Carver made his initial approach via helicopter (see separate accounts sheet for detailed cost breakdown of this and other expenses). It hovered over the Riverview Towers for less than five seconds. Using an SBS-standard two-inch hemp rope affixed to the roof of the helicopter, Carver descended to the roof at high speed, braking with his hands, clad in heavy-duty leather gloves, immediately before impact. Donning protective equipment, he then proceeded to the rooftop vent used to feed the apartment’s air-conditioning system and inserted a canister of fentanyl gas, a fast-acting opium-based sedative.

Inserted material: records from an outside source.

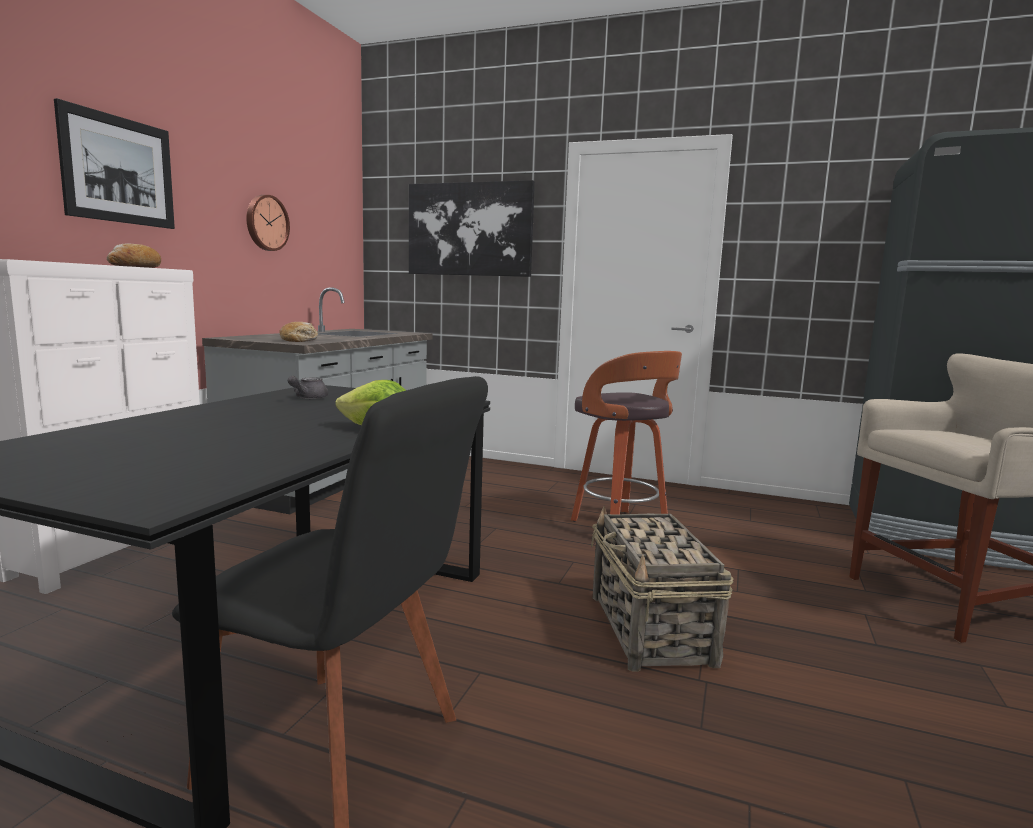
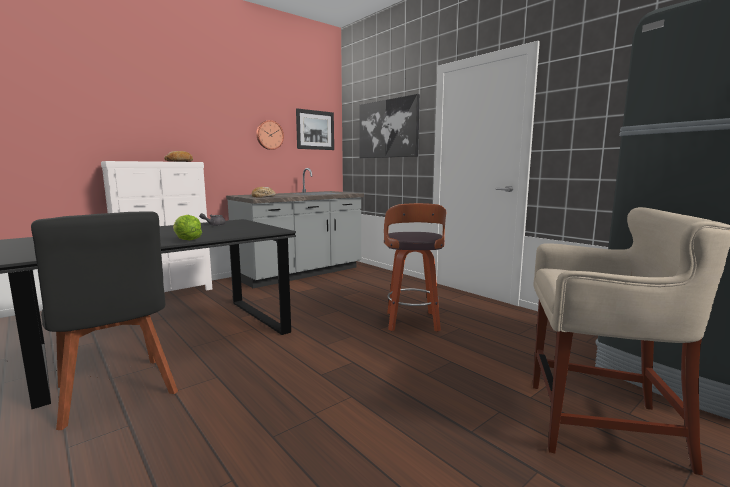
camera: 30 degrees right, 0 degrees up
(118, 170) = (181, 116): picture -> picture (315, 130)
(651, 630) = (332, 381): basket -> none

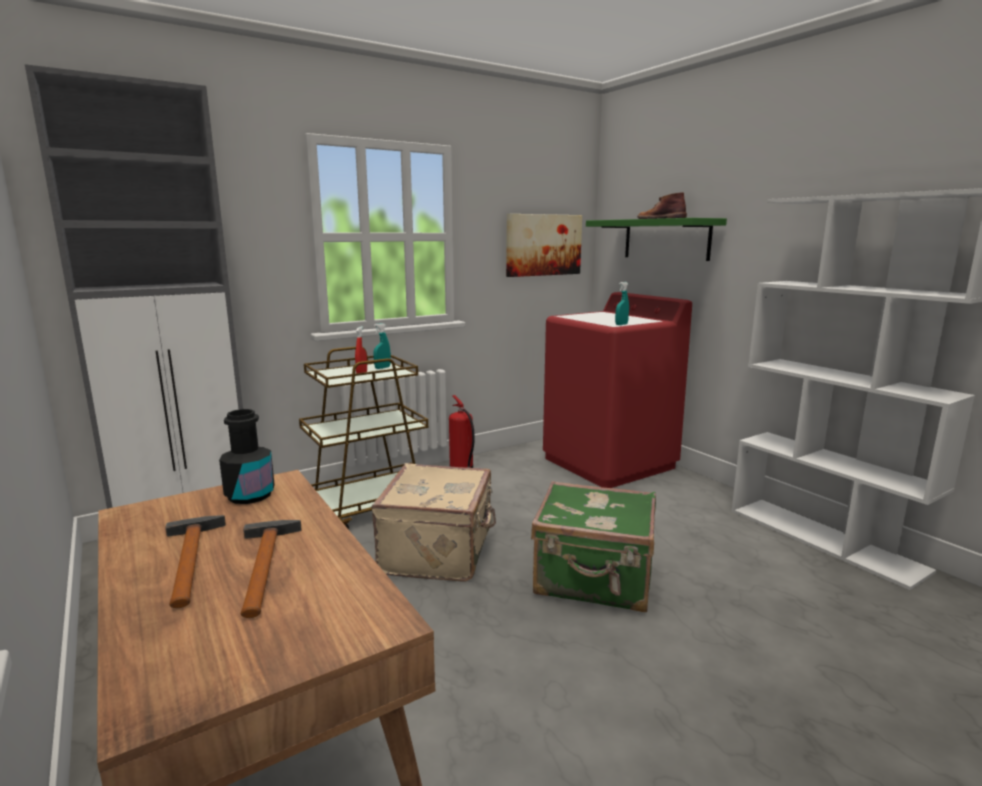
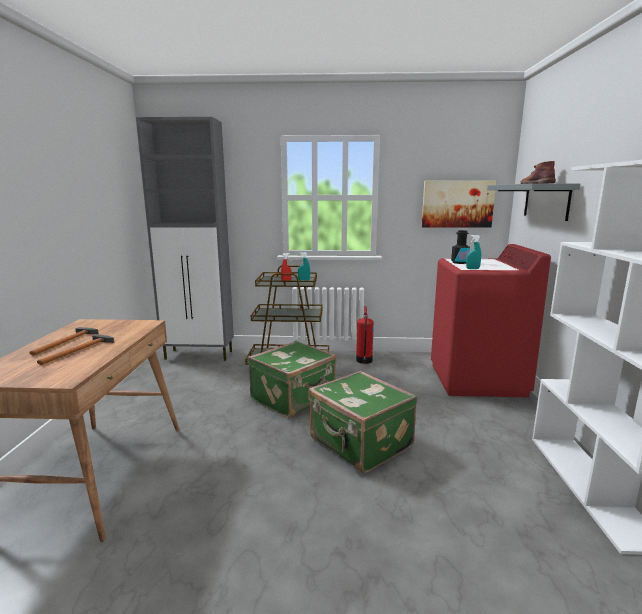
camera: 35 degrees right, 0 degrees up
(250, 495) = (128, 325): black bottle -> black bottle (459, 262)
(439, 551) = (294, 398): beige suitcase -> green suitcase
(666, 239) = (546, 201): green shelf -> grey shelf

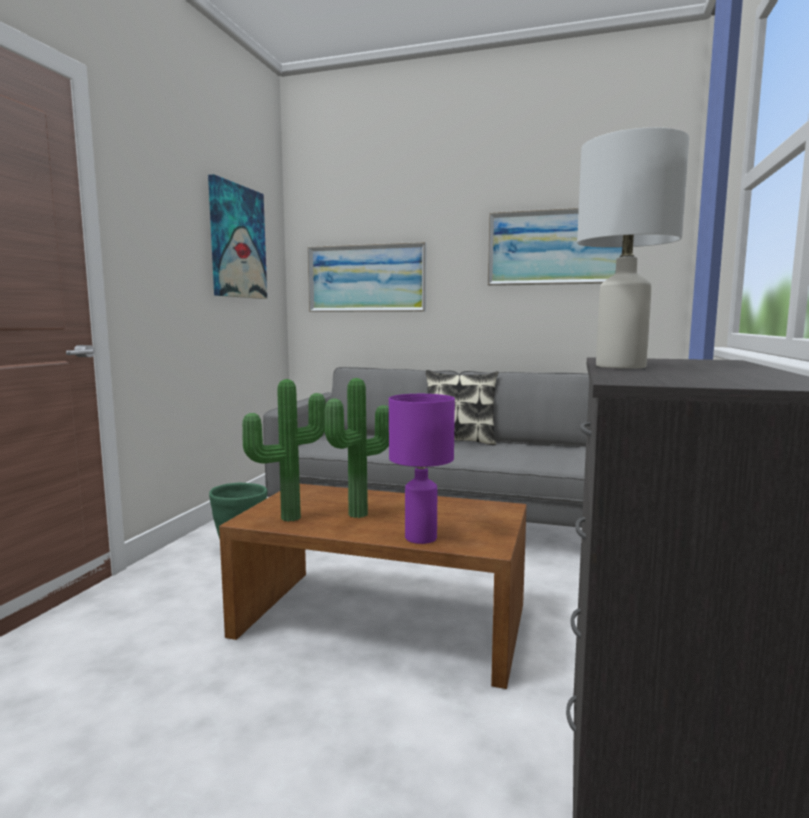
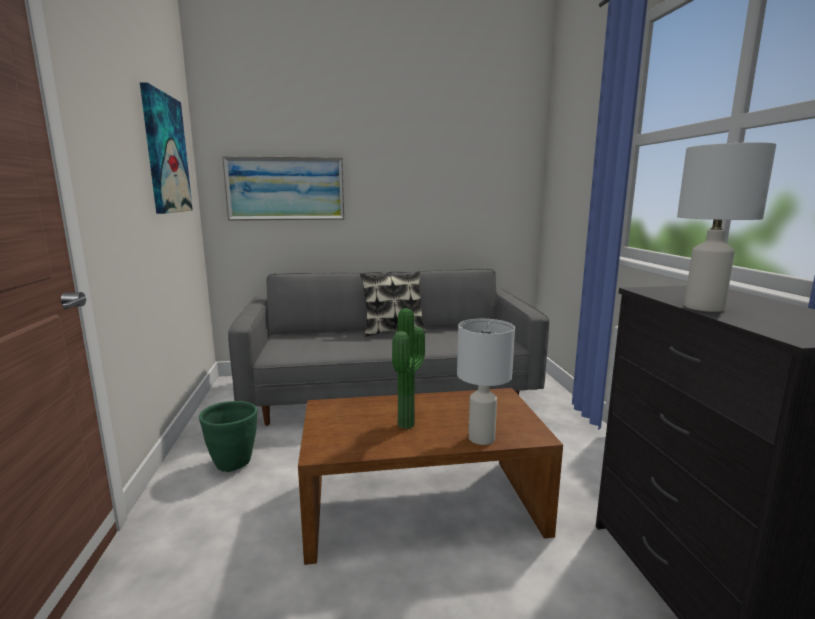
camera: 25 degrees left, 5 degrees up
(288, 517) = (351, 440): potted plant -> none
(419, 538) = (480, 438): purple table lamp -> white table lamp
(557, 247) = (452, 167): picture -> none

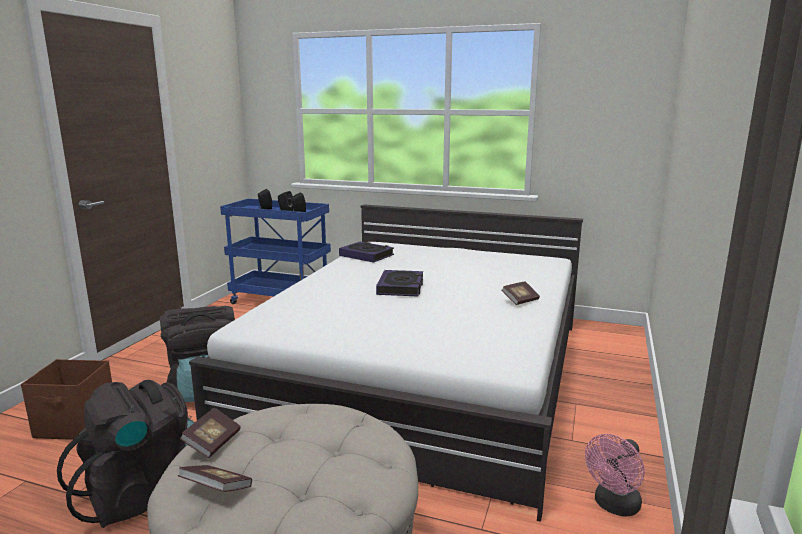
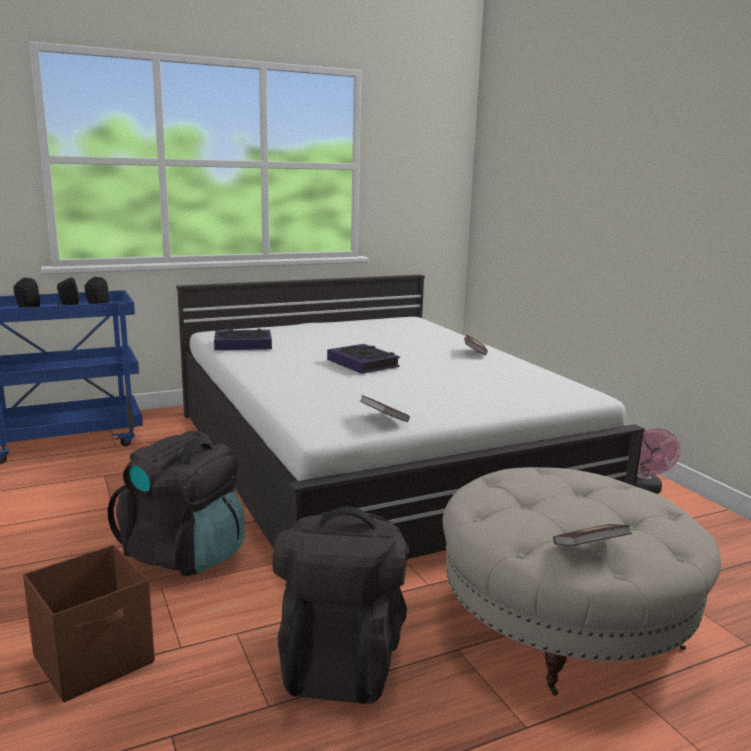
camera: 45 degrees left, 0 degrees up
(212, 443) = (504, 527): book -> book (383, 419)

Allowing five minutes for the gas to take effect, Carver climbed down to the external terrace running along one side of the penthouse and, having checked that Wu and his associates were sedated, used a glass cutter to break in through the plateglass doors leading from the main living area, where the men had been gambling.
The only armed men on the premises were Wu, who carried a Glock 22 pistol, and his bodyguard, who was armed with a Steyr MPi69 submachine gun. All the other players had been searched prior to being allowed into the apartment.
Carver first ensured that all four gamblers were sitting upright around the gaming table. He then proceeded into the apartment’s entrance hall and dragged the bodyguard, who was also unconscious, into the living area.
Next, Carver extracted Wu’s Glock pistol from his shoulder holster, placed it in Wu’s hand, and fired three shots: two into the wall directly behind the bodyguard’s unconscious body, and one into the bodyguard’s skull, where, being a low-caliber round, it lodged, killing the bodyguard instantly.
Using the bodyguard’s submachine gun, Carver then fired a series of short bursts around the mah-jongg table, terminating all four men. He also ensured that a number of rounds missed their apparent targets and hit the plateglass doors, thereby destroying any trace of the hole he had made to gain access.
Having signaled to the helicopter that he was ready to make his exit, Carver then used the gamblers’ cigarettes (all four had been smoking heavily) to start a fire in the apartment. He retraced his steps back onto the terrace and up to the roof. He had been winched back up into the helicopter before the fire alarm sounded in the apartment, triggering automatic sprinklers, which drenched the living area with water, greatly impeding the subsequent work of forensic investigators.
When police detectives were called to the scene, they concluded that the bodyguard had been hired to carry out Wu’s assassination, but had been killed in the attempt. One zealous forensics officer has attempted to point out various anomalies in the blood-spray patterns and body positions of the victims, but his observations have been ignored. Local police authorities and politicians have been far too busy gloating over the death of a major gangster to worry about the finer details of his demise.
Conclusion: This was a daring plan, executed with exemplary resolve and thoroughness by an operative who acts calmly and with extreme ruthlessness in high-pressure situations. My judgment is that Samuel Carver can be trusted with our most important and sensitive operations, and I would not hesitate to call upon his services in future.